Evaluating the Temporal Detection Capability of Integrated Gradients Applied on Sound Classifier
For researchers in audio event detection, this work shows that post-hoc attribution methods can localize sound events without temporal labels, though performance is still below supervised approaches.
Integrated gradients applied to a sound classifier trained without temporal supervision achieves temporal event detection with mean IoU of 0.39, frame-level F1 of 0.52, and Pointing Game accuracy of 82.6%, approaching the performance of weakly and strongly supervised framewise CNNs.

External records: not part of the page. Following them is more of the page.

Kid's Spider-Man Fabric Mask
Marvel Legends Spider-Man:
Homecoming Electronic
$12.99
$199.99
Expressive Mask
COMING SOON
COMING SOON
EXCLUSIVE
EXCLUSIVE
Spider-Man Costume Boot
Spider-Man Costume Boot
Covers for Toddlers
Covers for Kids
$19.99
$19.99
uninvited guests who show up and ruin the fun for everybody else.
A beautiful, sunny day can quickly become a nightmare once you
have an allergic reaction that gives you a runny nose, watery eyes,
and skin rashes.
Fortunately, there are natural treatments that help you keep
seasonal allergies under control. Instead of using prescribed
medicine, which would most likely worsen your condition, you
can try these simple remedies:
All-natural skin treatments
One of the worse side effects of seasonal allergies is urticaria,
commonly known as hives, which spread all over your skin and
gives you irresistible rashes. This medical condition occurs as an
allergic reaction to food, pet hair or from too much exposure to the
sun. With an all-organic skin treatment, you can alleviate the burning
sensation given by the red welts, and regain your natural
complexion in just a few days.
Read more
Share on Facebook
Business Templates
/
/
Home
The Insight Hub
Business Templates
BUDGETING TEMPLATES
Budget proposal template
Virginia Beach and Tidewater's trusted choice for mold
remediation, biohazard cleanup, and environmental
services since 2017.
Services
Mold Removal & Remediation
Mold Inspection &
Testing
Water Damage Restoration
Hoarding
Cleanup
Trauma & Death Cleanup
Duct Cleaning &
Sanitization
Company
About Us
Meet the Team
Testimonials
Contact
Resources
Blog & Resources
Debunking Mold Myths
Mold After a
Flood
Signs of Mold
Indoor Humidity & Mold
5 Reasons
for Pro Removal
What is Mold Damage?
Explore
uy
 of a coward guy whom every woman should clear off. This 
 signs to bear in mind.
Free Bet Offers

Gradient-based attribution methods can highlight input regions important for neural network predictions, but their effectiveness for temporal sound event detection in audio classification has not been systematically evaluated. This paper assesses whether integrated gradients (IG) can temporally detect sound events when applied to a classifier trained without temporal supervision. We use synthetic polyphonic audio with ground truth timestamps to measure alignment between IG attributions and event boundaries. On a 10-class domestic sound dataset, IG achieves mean Intersection over Union (IoU) of 0.39, frame-level F1 of 0.52, and Pointing Game accuracy of 82.6\%. For comparison, a framewise CNN trained with weak supervision (FW-WS, clip-level training labels) achieves 0.42 IoU, 0.55 F1, and 97.3\% PG, while a strongly supervised variant (FW-SS, frame-level training labels) reaches 0.45 IoU, 0.58 F1, and 97.9\% PG. Overall, these results suggest that post-hoc IG captures meaningful temporal activity patterns of sound events, with localization performance approaching models that explicitly produce frame-level predictions. All methods substantially outperform random and energy-based baselines.